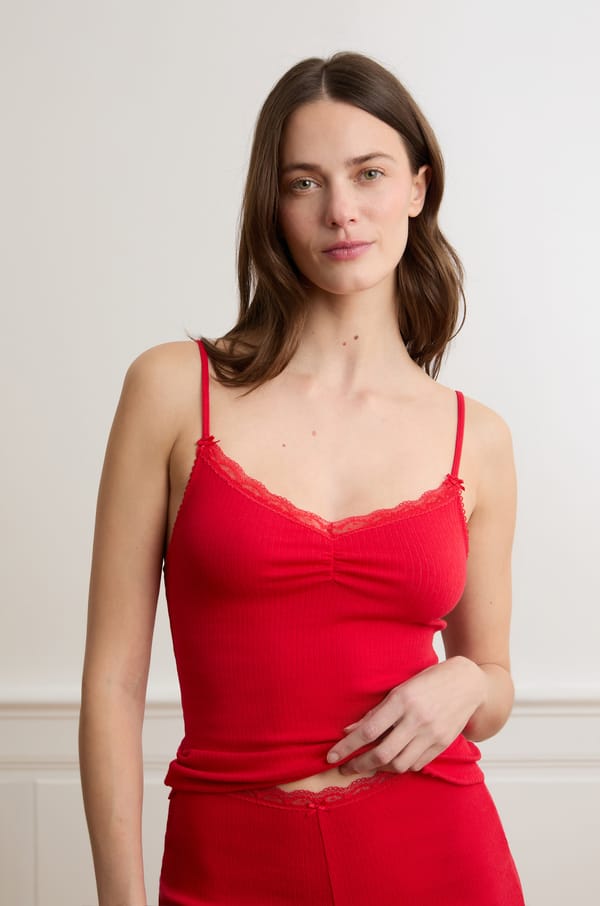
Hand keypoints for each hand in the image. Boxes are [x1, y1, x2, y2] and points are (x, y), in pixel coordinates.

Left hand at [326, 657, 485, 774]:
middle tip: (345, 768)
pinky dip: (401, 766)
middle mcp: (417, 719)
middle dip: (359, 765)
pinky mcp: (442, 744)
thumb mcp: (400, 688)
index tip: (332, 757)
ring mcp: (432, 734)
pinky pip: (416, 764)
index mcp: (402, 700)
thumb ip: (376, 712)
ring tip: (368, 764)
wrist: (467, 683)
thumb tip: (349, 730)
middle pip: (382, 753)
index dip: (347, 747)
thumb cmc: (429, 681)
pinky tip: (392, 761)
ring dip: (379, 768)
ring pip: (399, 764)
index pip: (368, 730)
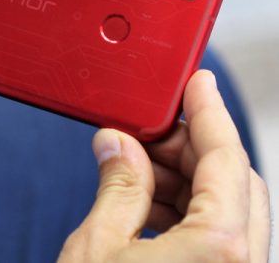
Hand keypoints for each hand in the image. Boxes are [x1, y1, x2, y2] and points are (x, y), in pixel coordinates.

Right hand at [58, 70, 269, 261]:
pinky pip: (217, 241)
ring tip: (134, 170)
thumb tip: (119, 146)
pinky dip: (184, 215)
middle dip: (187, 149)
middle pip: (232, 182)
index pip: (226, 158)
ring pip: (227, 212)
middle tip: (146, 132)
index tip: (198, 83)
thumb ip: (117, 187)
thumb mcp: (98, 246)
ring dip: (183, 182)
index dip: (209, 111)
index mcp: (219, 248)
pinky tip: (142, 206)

******

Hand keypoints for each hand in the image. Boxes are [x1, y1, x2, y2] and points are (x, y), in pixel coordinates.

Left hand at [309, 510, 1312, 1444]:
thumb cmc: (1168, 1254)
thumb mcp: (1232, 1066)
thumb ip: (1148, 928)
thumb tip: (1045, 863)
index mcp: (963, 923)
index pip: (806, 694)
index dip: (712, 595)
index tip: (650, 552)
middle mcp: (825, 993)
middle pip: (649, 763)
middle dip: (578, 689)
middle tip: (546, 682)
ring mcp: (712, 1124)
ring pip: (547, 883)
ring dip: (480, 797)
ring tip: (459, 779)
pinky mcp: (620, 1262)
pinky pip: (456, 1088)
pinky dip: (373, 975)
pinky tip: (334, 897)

******

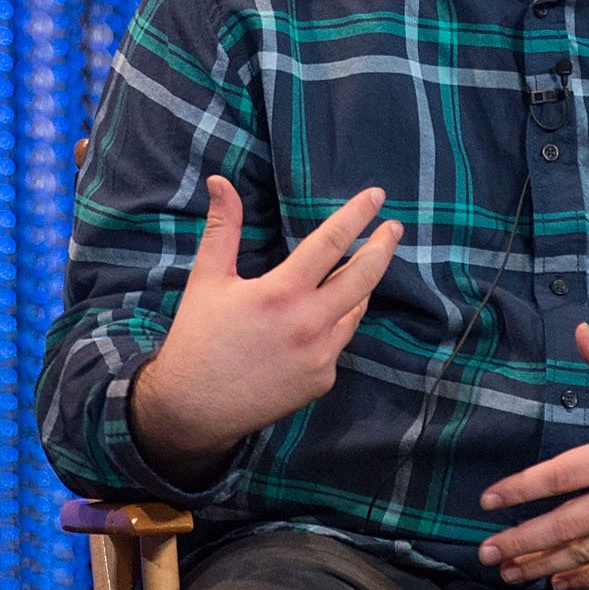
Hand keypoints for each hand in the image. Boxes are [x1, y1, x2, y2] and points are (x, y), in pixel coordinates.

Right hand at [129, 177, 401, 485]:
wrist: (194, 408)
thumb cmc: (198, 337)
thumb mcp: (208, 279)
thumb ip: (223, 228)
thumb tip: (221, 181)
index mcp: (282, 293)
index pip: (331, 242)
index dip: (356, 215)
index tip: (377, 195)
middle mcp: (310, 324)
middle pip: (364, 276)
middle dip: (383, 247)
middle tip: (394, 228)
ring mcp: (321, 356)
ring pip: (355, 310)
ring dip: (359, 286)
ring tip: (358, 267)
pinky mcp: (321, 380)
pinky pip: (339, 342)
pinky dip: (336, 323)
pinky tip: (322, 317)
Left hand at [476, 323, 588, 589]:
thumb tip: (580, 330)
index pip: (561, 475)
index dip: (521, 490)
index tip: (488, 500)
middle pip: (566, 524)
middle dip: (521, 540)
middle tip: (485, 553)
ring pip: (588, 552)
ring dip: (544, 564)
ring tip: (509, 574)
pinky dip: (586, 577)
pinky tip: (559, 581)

******

# ACTIVITY
Each line of the entries that contains the word "Left" should be listed.

# REPLY TO THE TASK
Left hand at [326, 657, 485, 774]:
Left hand at [309, 510, 1312, 1444]:
Left hand at [476, 323, 588, 589]:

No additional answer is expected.